Quel bilan dresse-t-elle de l’utilisation du numérique au sein des services publics ?

La Cour des comptes évalue dans son bilan annuel l’utilisation du numérique « au service de la transformation de l’action publique ». Elle analyse en particulier la dématérialisation de la délivrance de titres (pièces d’identité, permis de conduire), la numérisation des demandes de logement social et les services numériques de Pôle emploi. Elle estime que les impacts positifs attendus, comme l’amélioration de l’efficacité des acteurs publics et la simplification des procédures, « ne sont pas toujours au rendez-vous ». Concernant les demandes de logement social, elle déplore « des faiblesses (ergonomie pénible, navigation difficile, notamment) qui tendent à altérer la qualité du service rendu aux usagers les moins à l’aise avec le numérique ». Plus généralement, elle estime que la dématérialisation des services peut poser « un problème de gestion des cas inhabituels ou imprévus », surtout s’il n’existe plus de guichet.

À quoi sert la Cour des comptes ?

Créée en 1807, la Cour des comptes s’assure, selon son site « du bon emploi de l’argent public » et d’en « informer le citoyen », grâce à un travail effectué avec l’ensemble des chambres régionales et territoriales des comptes.
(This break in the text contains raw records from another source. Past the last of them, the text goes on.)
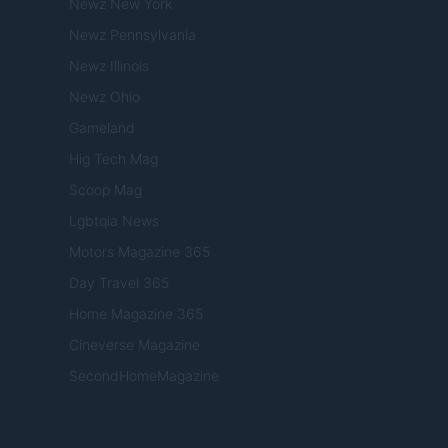
Newz New York
Newz Pennsylvania
Newz Illinois
Newz Ohio
Gameland
Hig Tech Mag
Scoop Mag
Lgbtqia News
Motors Magazine 365
Day Travel 365
Home Magazine 365
Cineverse Magazine
SecondHomeMagazine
Selon la Constitution, elle est ainsi chargée d’assister le Parlement dans le contrôle de l’action du gouvernement et de seconder le Parlement et le gouvernement dans l’exécution des lois de finances et dans l’évaluation des politiques publiques. Concrètement, son rôle consiste à analyser les dépenses et les recettes publiques et à effectuer des recommandations aux pouvoirs et institutions publiques, dont elle « vérifie la mise en œuvre ». Dans son rapport annuel, elle estime que sur les 626 recommandations qu’elle a formulées en 2016, un peu plus de 31 % avaient été « totalement mises en œuvre » en 2019. Les travaux de la Cour des comptes sont réalisés par des magistrats inamovibles, un statut censé garantir leur indépendance.